然而,由于受制于核壳Metal@SiO2纳米结构合成制备产率低以及适宜自组装技术缺乏等影响,当前利用核壳Metal@SiO2纳米结构作为超原子进行光学超材料自组装设计、制备 (Metal@SiO2相互之间,或与其他金属结构进行复合)的研究设想尚未能得到广泛推广。因此现阶段,探索基于核壳Metal@SiO2超原子的超材料自组装制备及其光学特性研究有着重要的实际意义。
发明内容
本发明针对现有核壳Metal@SiO2纳米结构合成制备产率低以及设计相应光学超材料适宜自组装技术缺乏等问题,提出了一种全新的、基于核壳Au@SiO2超原子的无序结构超材料及其自组装制备方法,其未来有望应用于等离子体传感、光伏器件、太阳能电池等领域。
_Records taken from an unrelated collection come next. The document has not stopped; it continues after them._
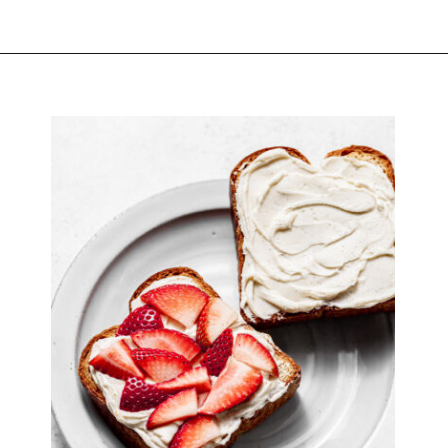
Opening
https://atsloanestable.com/stuffed-french-toast/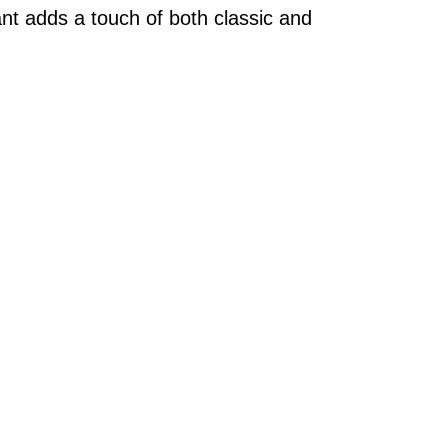
nt adds a touch of both classic and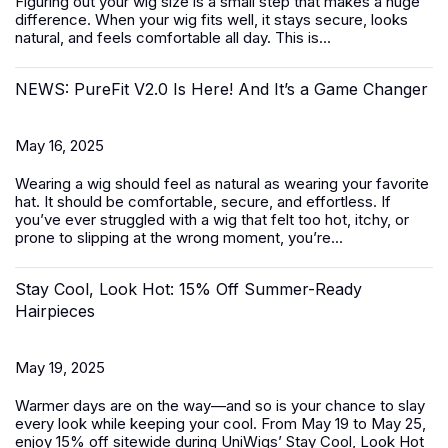
Figuring out your wig size is a small step that makes a huge
difference. When your wig fits well, it stays secure, looks
natural, and feels comfortable all day. This is...
NEWS: PureFit V2.0 Is Here! And It’s a Game Changer
May 16, 2025
Wearing a wig should feel as natural as wearing your favorite
hat. It should be comfortable, secure, and effortless. If
you’ve ever struggled with a wig that felt too hot, itchy, or
prone to slipping at the wrong moment, you’re...
Stay Cool, Look Hot: 15% Off Summer-Ready
Hairpieces
May 19, 2025
Warmer days are on the way—and so is your chance to slay
every look while keeping your cool. From May 19 to May 25,
enjoy 15% off sitewide during UniWigs’
Stay Cool, Look Hot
本发明采用的技术方案为:一种基于核壳Au@SiO2超原子的无序结构超材料,所述无序结构超材料是由核壳Au@SiO2超原子层与Al膜层复合而成,其中,核壳Au@SiO2超原子层是以无序取向、随机密排方式铺叠在Al膜层表面,单个核壳Au@SiO2超原子大小均匀,其粒径在百纳米级,Al膜层厚度大于可见光趋肤深度,可见光波段特定光入射角度下,不同偏振状态的自组装无序结构超材料能够实现近完美吸收光学性质。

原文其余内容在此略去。